Bunu bir kez idrak edince; pekâlâ icat çıkarır, dünya prömiyerindeki hiçbir yarıştan geri kalmayız. Bu adımların toplamına da özel sektörün yapısal reformları diyebiliriz. Daha üretken daha rekabetçi daha katma değerli özel sektör ancak ve ancak yapısal reformlarla mümkün olabilecektir.
Sorun şu ki pek çok patron, kendi şirketinde tek adam. Yönetim kurulu; kendi sesini dinleyeceklerle dolu… Bağımsız yönetim kurulu üyeleri ise etkin kullanılmıyor. Hatta bazı sözde kurumsallaşan firmalar, bağımsız yönetim kurulundan gizli toplantı dahi yapma komikliğine düşebiliyor.

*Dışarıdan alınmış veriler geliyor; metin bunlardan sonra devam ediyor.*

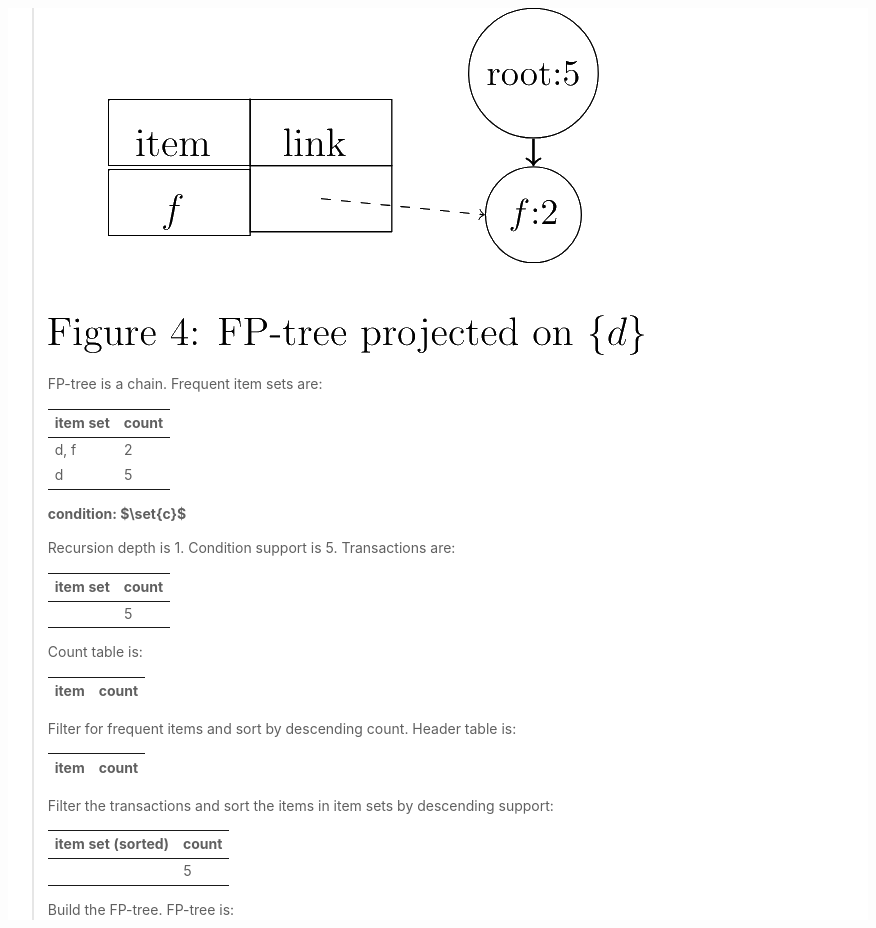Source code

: > ![FP-tree projected on {d}](attachments/FP-tree-d.png)
>
> FP-tree is a chain. Frequent item sets are:
>
> | item set | count |
> |----------|-------|
> | d, f     | 2     |
> | d        | 5     |
>
> __condition: $\set{c}$__
>
> Recursion depth is 1. Condition support is 5. Transactions are:
>
> | item set | count |
> |----------|-------|
> |          | 5     |
>
> Count table is:
>
> | item | count |
> |------|-------|
>
> Filter for frequent items and sort by descending count. Header table is:
>
> | item | count |
> |------|-------|
>
> Filter the transactions and sort the items in item sets by descending support:
>
> | item set (sorted) | count |
> |-------------------|-------|
> |                   | 5     |
>
> Build the FP-tree. FP-tree is:
>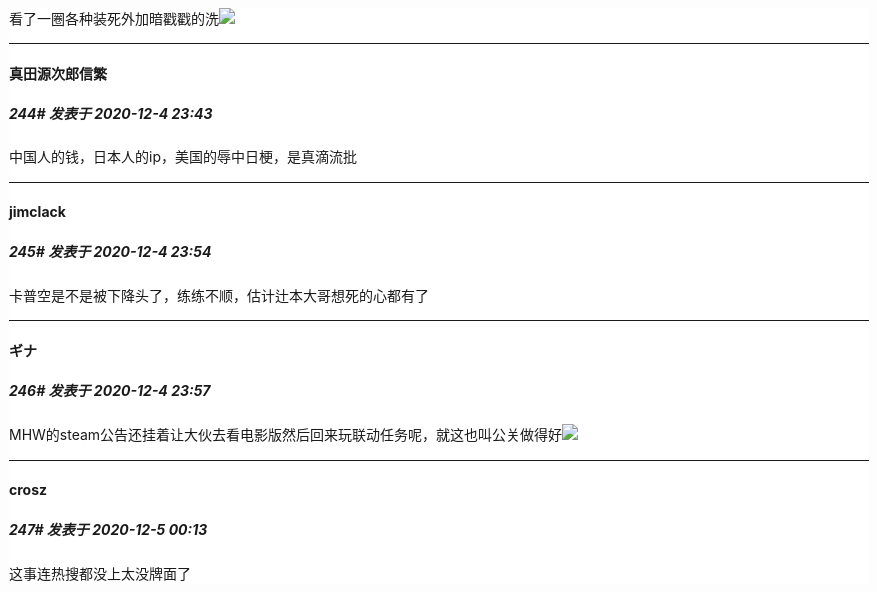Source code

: 

看了一圈各种装死外加暗戳戳的洗<img src="https://static.saraba1st.com/image/smiley/face2017/067.png" referrerpolicy="no-referrer">







*****

####  真田源次郎信繁  
##### 244#       发表于 2020-12-4 23:43




中国人的钱，日本人的ip，美国的辱中日梗，是真滴流批







*****

####  jimclack  
##### 245#       发表于 2020-12-4 23:54




卡普空是不是被下降头了，练练不顺，估计辻本大哥想死的心都有了







*****

####  ギナ  
##### 246#       发表于 2020-12-4 23:57




MHW的steam公告还挂着让大伙去看电影版然后回来玩联动任务呢，就这也叫公关做得好<img src="https://static.saraba1st.com/image/smiley/face2017/066.png" referrerpolicy="no-referrer">







*****

####  crosz  
##### 247#       发表于 2020-12-5 00:13




这事连热搜都没上太没牌面了


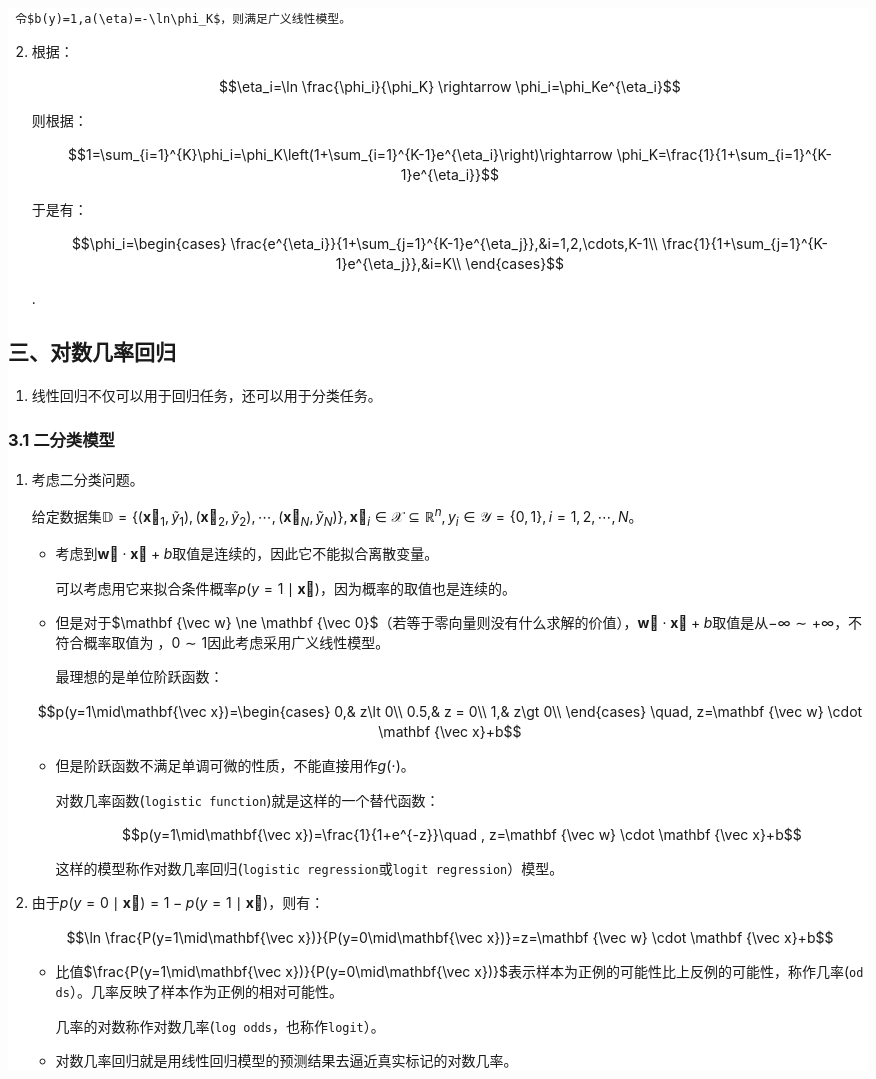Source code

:      令$b(y)=1,a(\eta)=-\ln\phi_K$，则满足广义线性模型。

2. 根据：

   $$\eta_i=\ln \frac{\phi_i}{\phi_K} \rightarrow \phi_i=\phi_Ke^{\eta_i}$$

   则根据：

   $$1=\sum_{i=1}^{K}\phi_i=\phi_K\left(1+\sum_{i=1}^{K-1}e^{\eta_i}\right)\rightarrow \phi_K=\frac{1}{1+\sum_{i=1}^{K-1}e^{\eta_i}}$$

   于是有：

   $$\phi_i=\begin{cases} \frac{e^{\eta_i}}{1+\sum_{j=1}^{K-1}e^{\eta_j}},&i=1,2,\cdots,K-1\\ \frac{1}{1+\sum_{j=1}^{K-1}e^{\eta_j}},&i=K\\ \end{cases}$$

   .

## 三、对数几率回归

1. 线性回归不仅可以用于回归任务，还可以用于分类任务。

### 3.1 二分类模型

1. 考虑二分类问题。

   给定数据集$\mathbb D=\{(\mathbf {\vec x}_1,\tilde y_1),(\mathbf {\vec x}_2,\tilde y_2),\cdots,(\mathbf {\vec x}_N,\tilde y_N)\},\mathbf {\vec x}_i \in \mathcal X \subseteq \mathbb R^{n},y_i \in \mathcal Y=\{0,1\},i=1,2,\cdots,N$。

   - 考虑到$\mathbf {\vec w} \cdot \mathbf {\vec x}+b$取值是连续的，因此它不能拟合离散变量。

     可以考虑用它来拟合条件概率$p(y=1\mid \mathbf{\vec x})$，因为概率的取值也是连续的。

   - 但是对于$\mathbf {\vec w} \ne \mathbf {\vec 0}$（若等于零向量则没有什么求解的价值），$\mathbf {\vec w} \cdot \mathbf {\vec x}+b$取值是从$-\infty \sim +\infty$，不符合概率取值为 ，$0 \sim 1$因此考虑采用广义线性模型。

     最理想的是单位阶跃函数：

   $$p(y=1\mid\mathbf{\vec x})=\begin{cases} 0,& z\lt 0\\ 0.5,& z = 0\\ 1,& z\gt 0\\ \end{cases} \quad, z=\mathbf {\vec w} \cdot \mathbf {\vec x}+b$$

   - 但是阶跃函数不满足单调可微的性质，不能直接用作$g(\cdot)$。

     对数几率函数(`logistic function`)就是这样的一个替代函数：

     $$p(y=1\mid\mathbf{\vec x})=\frac{1}{1+e^{-z}}\quad , z=\mathbf {\vec w} \cdot \mathbf {\vec x}+b$$

     这样的模型称作对数几率回归(`logistic regression`或`logit regression`）模型。

2. 由于$p(y=0\mid\mathbf{\vec x})=1-p(y=1\mid\mathbf{\vec x})$，则有：

   $$\ln \frac{P(y=1\mid\mathbf{\vec x})}{P(y=0\mid\mathbf{\vec x})}=z=\mathbf {\vec w} \cdot \mathbf {\vec x}+b$$

   - 比值$\frac{P(y=1\mid\mathbf{\vec x})}{P(y=0\mid\mathbf{\vec x})}$表示样本为正例的可能性比上反例的可能性，称作几率(`odds`）。几率反映了样本作为正例的相对可能性。

     几率的对数称作对数几率(`log odds`，也称作`logit`）。

   - 对数几率回归就是用线性回归模型的预测结果去逼近真实标记的对数几率。

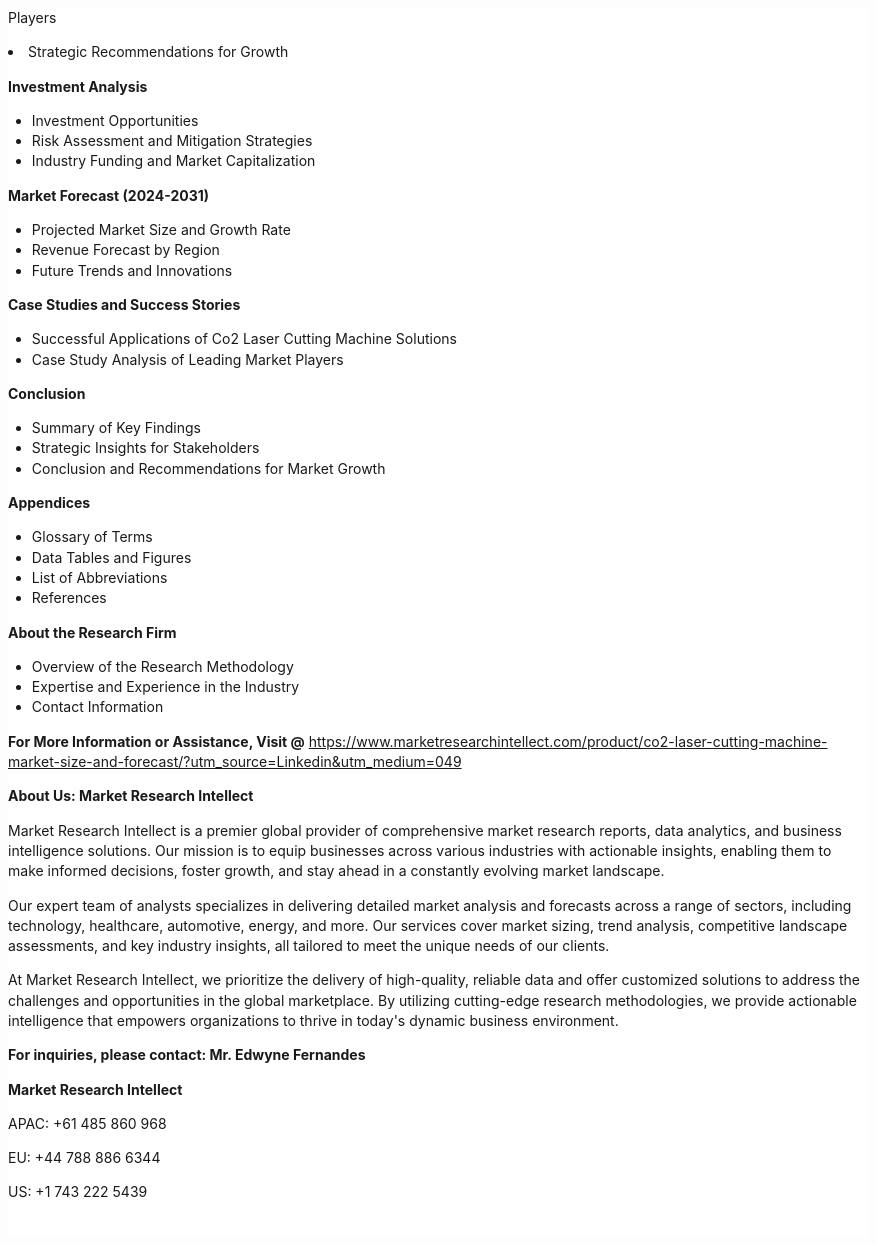 Players</li><li>Strategic Recommendations for Growth</li></ul><p><strong>Investment Analysis</strong></p><ul><li>Investment Opportunities</li><li>Risk Assessment and Mitigation Strategies</li><li>Industry Funding and Market Capitalization</li></ul><p><strong>Market Forecast (2024-2031)</strong></p><ul><li>Projected Market Size and Growth Rate</li><li>Revenue Forecast by Region</li><li>Future Trends and Innovations</li></ul><p><strong>Case Studies and Success Stories</strong></p><ul><li>Successful Applications of Co2 Laser Cutting Machine Solutions</li><li>Case Study Analysis of Leading Market Players</li></ul><p><strong>Conclusion</strong></p><ul><li>Summary of Key Findings</li><li>Strategic Insights for Stakeholders</li><li>Conclusion and Recommendations for Market Growth</li></ul><p><strong>Appendices</strong></p><ul><li>Glossary of Terms</li><li>Data Tables and Figures</li><li>List of Abbreviations</li><li>References</li></ul><p><strong>About the Research Firm</strong></p><ul><li>Overview of the Research Methodology</li><li>Expertise and Experience in the Industry</li><li>Contact Information</li></ul></div><div class="article-main__content" data-test-id="publishing-text-block"><p><span class="font-[700]"><strong>For More Information or Assistance, Visit @</strong>&nbsp;<a href="https://www.marketresearchintellect.com/product/co2-laser-cutting-machine-market-size-and-forecast/?utm_source=Linkedin&utm_medium=049">https://www.marketresearchintellect.com/product/co2-laser-cutting-machine-market-size-and-forecast/?utm_source=Linkedin&utm_medium=049</a></span></p><p><strong>About Us: Market Research Intellect</strong></p><p>Market Research Intellect is a premier global provider of comprehensive market research reports, data analytics, and business intelligence solutions. Our mission is to equip businesses across various industries with actionable insights, enabling them to make informed decisions, foster growth, and stay ahead in a constantly evolving market landscape.</p><p>Our expert team of analysts specializes in delivering detailed market analysis and forecasts across a range of sectors, including technology, healthcare, automotive, energy, and more. Our services cover market sizing, trend analysis, competitive landscape assessments, and key industry insights, all tailored to meet the unique needs of our clients.</p><p>At Market Research Intellect, we prioritize the delivery of high-quality, reliable data and offer customized solutions to address the challenges and opportunities in the global marketplace. By utilizing cutting-edge research methodologies, we provide actionable intelligence that empowers organizations to thrive in today's dynamic business environment.</p><p><strong>For inquiries, please contact: Mr. Edwyne Fernandes</strong></p><p><strong>Market Research Intellect</strong></p><p>APAC: +61 485 860 968</p><p>EU: +44 788 886 6344</p><p>US: +1 743 222 5439</p></div><div class="article-main__content" data-test-id="publishing-text-block">&nbsp;</div>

Özel sektörün ev ödevleri arasında en önemlisi “kendini tanı” düsturuna indirgenebilir. Ey özel sektör firması; sana kürenin ihtiyacı kaldı mı? Müşterin için değer üretebiliyor musun? Rekabetçi misin? Ürettiğin her ne ise teknoloji barındırıyor mu? Yönetim katında ailen mi oturuyor yoksa liyakat mi?
Tüm bu ödevlerini gözden geçirip bunların arasında önemlilerini reform derinliğinde hayata geçiren, bunu yapamayanlardan öne geçecektir. Hükümeti bekleme, sen kendin için harekete geç.